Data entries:
━━━

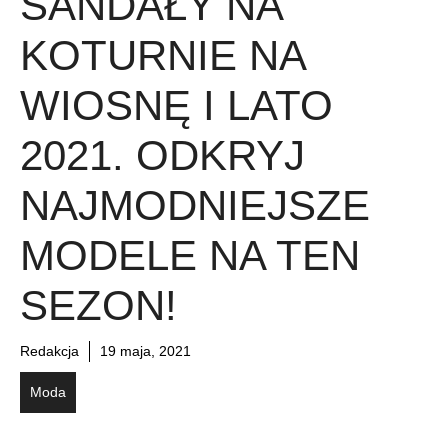
SANDAŁY NA
KOTURNIE NA
WIOSNĘ I LATO
2021. ODKRYJ
NAJMODNIEJSZE
MODELE NA TEN
SEZON!
Redakcja
19 maja, 2021
Moda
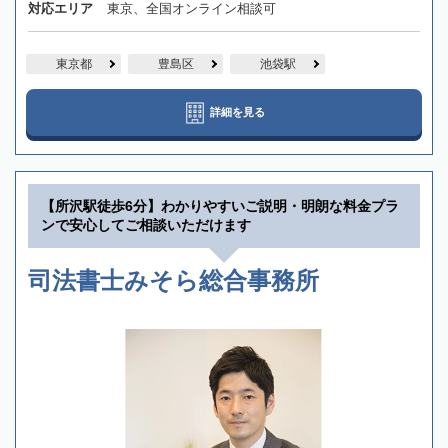
対応エリア
東京、全国オンライン相談可
東京都
豊島区
池袋駅
詳細を見る
【所沢駅徒歩6分】わかりやすいご説明・明朗な料金プラ
ンで安心してご相談いただけます
司法書士みそら総合事務所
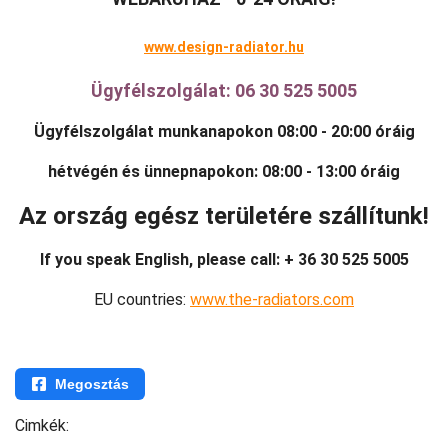
www.design-radiator.hu
Ügyfélszolgálat: 06 30 525 5005
Ügyfélszolgálat munkanapokon 08:00 - 20:00 óráig
hétvégén és ünnepnapokon: 08:00 - 13:00 óráig
Az ország egész területére szállítunk!
If you speak English, please call: + 36 30 525 5005
EU countries:
www.the-radiators.com
Megosztás
Cimkék:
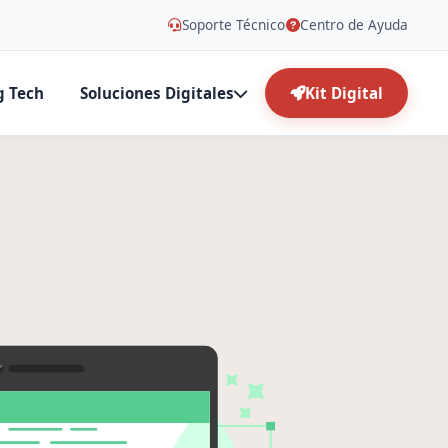
Soporte Técnico
Centro de Ayuda
g Tech
Soluciones Digitales
Kit Digital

━━━

Write out every line of the material above word for word, and leave the pictures out of your answer.

* [Result]:
SANDAŁY NA
KOTURNIE NA
WIOSNĘ I LATO
2021. ODKRYJ
NAJMODNIEJSZE
MODELE NA TEN
SEZON!
Redakcja
19 maja, 2021
Moda
対応エリア
東京、全国オンライン相談可
東京都
豊島区
池袋駅
詳細を見る
【所沢駅徒歩6分】わかりやすいご説明・明朗な料金プラ
ンで安心してご相談いただけます
司法書士みそら総合事務所
www.design-radiator.hu
Ügyfélszolgálat: 06 30 525 5005
Ügyfélszolgálat munkanapokon 08:00 - 20:00 óráig
hétvégén és ünnepnapokon: 08:00 - 13:00 óráig
Az ország egész területére szállítunk!
If you speak English, please call: + 36 30 525 5005
EU countries:
www.the-radiators.com
Megosztás
Cimkék:
Soporte Técnico
Centro de Ayuda
g Tech
Soluciones Digitales
Kit Digital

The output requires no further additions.